By Alisa Berisha, Project Manager, Bravura Solutions

Special edition on National Apprenticeship Week (UK) 5-11 February, 2024

It is never simple explaining how and why I entered the world of Financial Technology, but I’ll do my best. Having completed my A-Levels in a somewhat eclectic mix of Maths, Philosophy and Geography as well as an abandoned AS-Level in English Literature (sorry Mum), it became clear that university wasn’t the right path for me.

I have worked in some capacity since the age of 14 and thrived in a practical learning environment. As a teenager, I loved working with people and the responsibility that came with holding down a job gave me a sense of structure during a somewhat unsettling stage of life. Despite this, when it came to deciding what to do after leaving school, I was unaware of any alternative to university.

When I came to learn about apprenticeships, it seemed like a no-brainer – a way to gain entry into a company while being supported in studies.
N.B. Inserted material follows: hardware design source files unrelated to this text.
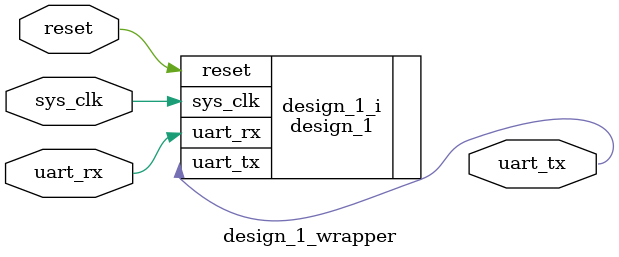
<source format=v>
`timescale 1 ps / 1 ps

module design_1_wrapper
   (reset,
    sys_clk,
    uart_rx,
    uart_tx);
  input reset;
  input sys_clk;
  input uart_rx;
  output uart_tx;

  wire reset;
  wire sys_clk;
  wire uart_rx;
  wire uart_tx;

  design_1 design_1_i
       (.reset(reset),
        .sys_clk(sys_clk),
        .uart_rx(uart_rx),
        .uart_tx(uart_tx));
endmodule

</source>
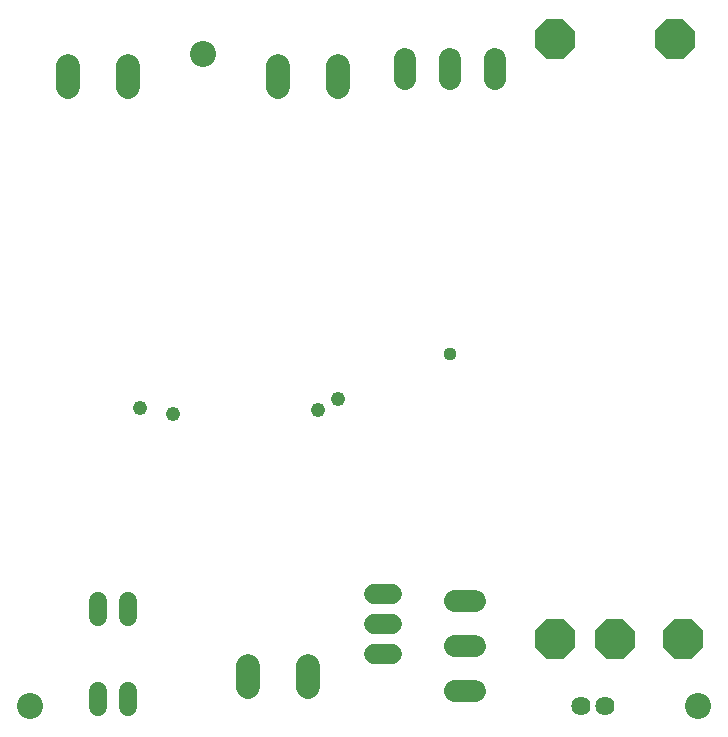
<source format=gbs>
G75*
%MOIN*%
%OFA0B0*%
%FSLAX25Y25*%
%IPPOS*%
%LPD*%
%AMOC8*
5,1,8,0,0,1.08239X$1,22.5*
%
%ADD10C,0.08674*%
%ADD11C,0.07850*%
%ADD12C,0.06000*%
%ADD13C,0.06800*%
%ADD14OC8,0.13200*%
%ADD15C,0.07400*%
%ADD16C,0.06400*%
%ADD17C,0.04800*%
%ADD18C,0.04762*%
%ADD19C,0.04369*%
%ADD20OC8,0.13461*%
D10*
X0019100Y0019100D03*
X0076600Y0236600D03*
X0241600Y0019100D03*
D11*
X0111600Y0025575D02*
X0111600Y0032625D01*
X0091600Y0032625D02*
X0091600Y0025575D01*
X0101600Y0225575D02*
X0101600Y0232625D01*
X0121600Y0232625D02*
X0121600Y0225575D01*
X0051600Y0225575D02*
X0051600Y0232625D01*
X0031600Y0232625D02*
X0031600Y0225575D01*
D12*
X0041600Y0054200D02*
X0041600Y0049000D01*
X0051600Y0049000D02*
X0051600Y0054200D01*
X0051600Y0024200D02*
X0051600Y0019000D01*
X0041600Y0019000D02*
X0041600Y0024200D01*
D13*
X0133600Y0036600D02*
X0139600Y0036600D01*
X0139600Y0046600D02*
X0133600Y0046600D01*
X0133600Y0056600D02*
X0139600Y0056600D01*
D14*
X0214100Y0041600D03*
X0194100Y0241600D03*
X0234100Y0241600D03*
D15*
X0174100Y0234900D02*
X0174100Y0228300D01*
X0159100Y0228300D02*
X0159100Y0234900D01*
X0144100Y0234900D02*
X0144100Y0228300D01*
X0160800Y0054100D02*
X0167400Y0054100D01*
X0167400Y0039100D02*
X0160800Y0039100D01*
X0160800Y0024100D02*
X0167400Y0024100D01*
D16*
X0202663Y0019100D03*
X0210537Y0019100D03*
D17*
X0115100Y0117800D03*
X0055700Y0118700D03*
D18*
X0066600Y0116600D03*
X0121600Y0121600D03*
D19*
X0159100Y0136600D03*
D20*
X0194100Y0041600D03*
X0236600Y0041600D03*
M02*

</source>
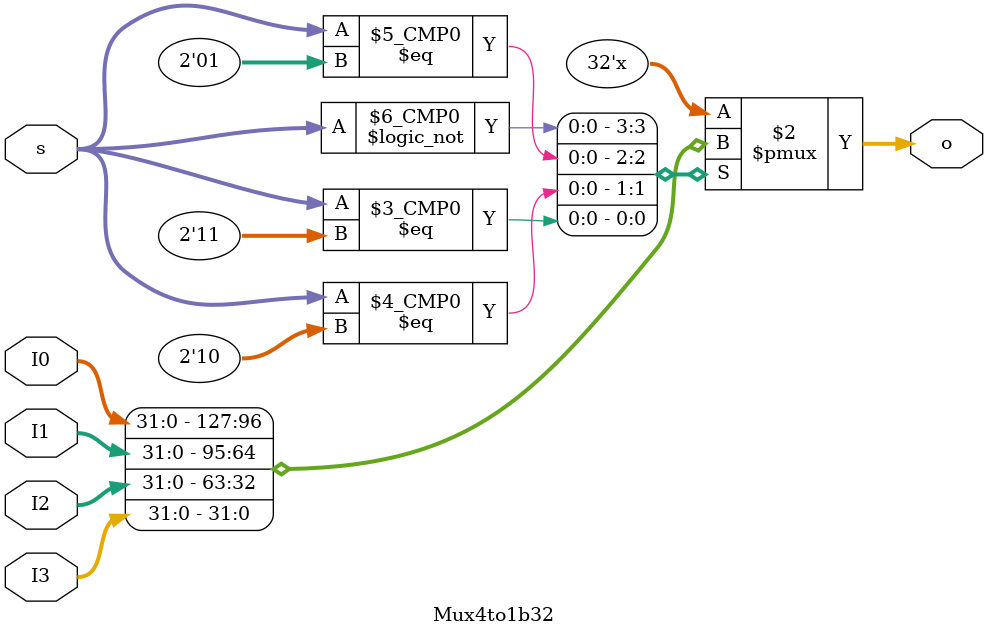
<source format=v>
`timescale 1ps / 1ps


module Mux4to1b32(
		input [1:0] s,
		input [31:0] I0,
		input [31:0] I1,
		input [31:0] I2,
		input [31:0] I3,
		output reg [31:0] o
		);
	always @(*) begin
		case(s)
			2'b00: o = I0;
			2'b01: o = I1;
			2'b10: o = I2;
			2'b11: o = I3;
			default: o = I0;
		endcase
	end
endmodule
</source>
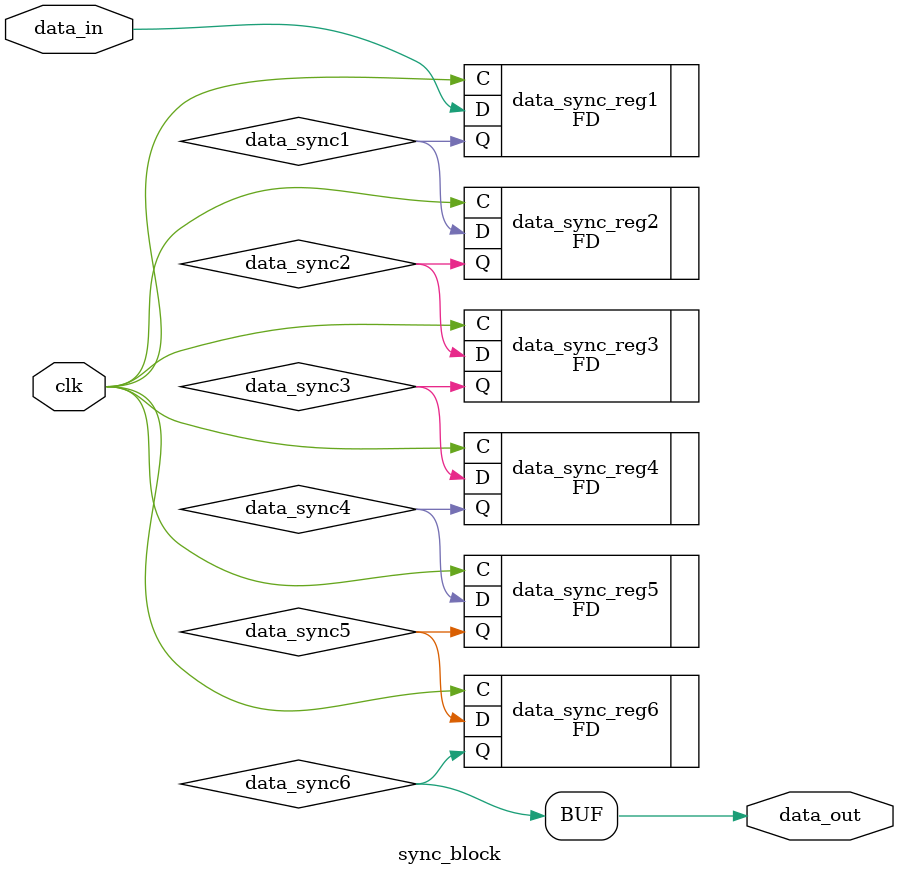
<source format=v>

`timescale 1ns / 1ps
`define DLY #1


module sync_block #(
  parameter INITIALISE = 6'b000000
)
(
  input        clk,              // clock to be sync'ed to
  input        data_in,          // Data to be 'synced'
  output       data_out          // synced data
);

  // Internal Signals
  wire data_sync1;
  wire data_sync2;
  wire data_sync3;
  wire data_sync4;
  wire data_sync5;
  wire data_sync6;


  (* shreg_extract = "no", ASYNC_REG = "TRUE" *)
  FD #(
    .INIT (INITIALISE[0])
  ) data_sync_reg1 (
    .C  (clk),
    .D  (data_in),
    .Q  (data_sync1)
  );


  (* shreg_extract = "no", ASYNC_REG = "TRUE" *)
  FD #(
   .INIT (INITIALISE[1])
  ) data_sync_reg2 (
  .C  (clk),
  .D  (data_sync1),
  .Q  (data_sync2)
  );


  (* shreg_extract = "no", ASYNC_REG = "TRUE" *)
  FD #(
   .INIT (INITIALISE[2])
  ) data_sync_reg3 (
  .C  (clk),
  .D  (data_sync2),
  .Q  (data_sync3)
  );

  (* shreg_extract = "no", ASYNC_REG = "TRUE" *)
  FD #(
   .INIT (INITIALISE[3])
  ) data_sync_reg4 (
  .C  (clk),
  .D  (data_sync3),
  .Q  (data_sync4)
  );

  (* shreg_extract = "no", ASYNC_REG = "TRUE" *)
  FD #(
   .INIT (INITIALISE[4])
  ) data_sync_reg5 (
  .C  (clk),
  .D  (data_sync4),
  .Q  (data_sync5)
  );

  (* shreg_extract = "no", ASYNC_REG = "TRUE" *)
  FD #(
   .INIT (INITIALISE[5])
  ) data_sync_reg6 (
  .C  (clk),
  .D  (data_sync5),
  .Q  (data_sync6)
  );
  assign data_out = data_sync6;



endmodule

</source>
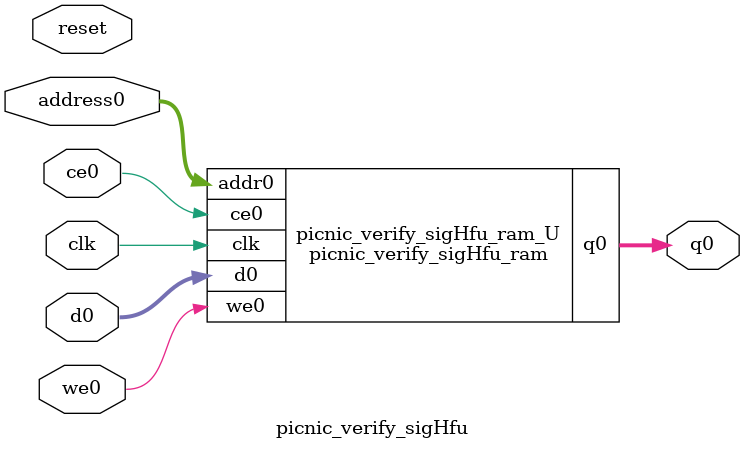
<source format=v>
`timescale 1 ns / 1 ps
module picnic_verify_sigHfu_ram (addr0, ce0, d0, we0, q0,  clk);

parameter DWIDTH = 32;
parameter AWIDTH = 10;
parameter MEM_SIZE = 876;

input[AWIDTH-1:0] addr0;
input ce0;
input[DWIDTH-1:0] d0;
input we0;
output reg[DWIDTH-1:0] q0;
input clk;

(* ram_style = "block" *)reg [DWIDTH-1:0] ram[0:MEM_SIZE-1];




always @(posedge clk)  
begin 
    if (ce0) begin
        if (we0) 
            ram[addr0] <= d0; 
        q0 <= ram[addr0];
    end
end


endmodule

`timescale 1 ns / 1 ps
module picnic_verify_sigHfu(
    reset,
    clk,
    address0,
    ce0,
    we0,
    d0,
    q0);

parameter DataWidth = 32'd32;
parameter AddressRange = 32'd876;
parameter AddressWidth = 32'd10;
input reset;
input clk;
input[AddressWidth - 1:0] address0;
input ce0;
input we0;
input[DataWidth - 1:0] d0;
output[DataWidth - 1:0] q0;



picnic_verify_sigHfu_ram picnic_verify_sigHfu_ram_U(
    .clk( clk ),
    .addr0( address0 ),
    .ce0( ce0 ),
    .we0( we0 ),
    .d0( d0 ),
    .q0( q0 ));

endmodule


</source>
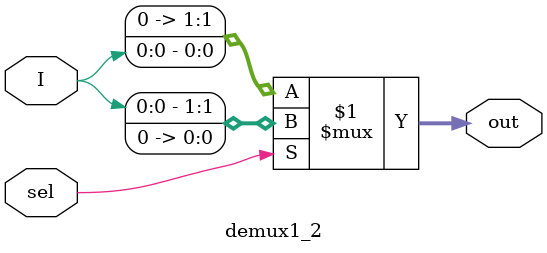
<source format=v>
module demux1_2(
    input I, sel,
    output [1:0] out
);

    assign out = (sel) ? {I, 1'b0} : {1'b0, I};

endmodule
</source>
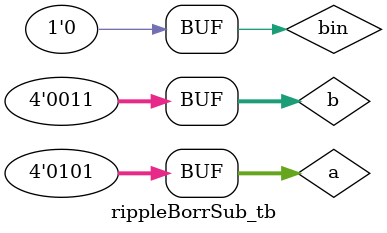
<source format=v>
`timescale 1ns/100ps

module rippleBorrSub_tb;

reg [3:0] a,b;
reg bin;
wire [3:0] diff;
wire bout;

ripple_borr_sub_4bit uut(a,b,bin,diff,bout);

initial begin 

a=4'b0000;b=4'b0000;bin=1;#10;
a=4'b1000;b=4'b0011;bin=0;#10;
a=4'b0110;b=4'b0010;bin=0;#10;
a=4'b0111;b=4'b0111;bin=1;#10;
a=4'b0101;b=4'b0011;bin=0;#10;

end
endmodule

</source>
However, my grammar school, like many others I fear, had little interest in showcasing this option. Apprenticeships, for me anyway, were buried under a heap of expectations around going to university, especially if you were academic. I am glad to see this changing now as apprenticeships have become a well-respected route for so many in a range of industries.

I decided to pursue this route and found Bravura Solutions. Joining the company as an apprentice at 19, I spent the first 18 months in the Project Management Office working towards my Level 4 APM qualification. Upon completion, I transitioned to a Project Manager role while concurrently undertaking a degree in Computer Science through a partnership with Birkbeck, University of London. Throughout my degree studies, I’ve had the opportunity to closely collaborate with the development team, delivering large-scale platform upgrades and regulatory projects for industry-leading clients.

Balancing studying and working is challenging, but it is also truly rewarding. My apprenticeships have seen me through many ups and downs and throughout it all, I’ve evolved professionally and personally with the support of a company sponsoring my journey.

I think apprenticeships give young people a sense of responsibility and structure as well as the room to grow, learn and be unashamedly curious while doing so. My advice to the younger generation of apprentices would be to challenge the status quo and be honest about what you think. You’re young and may be inexperienced but still have a voice and the ability to influence.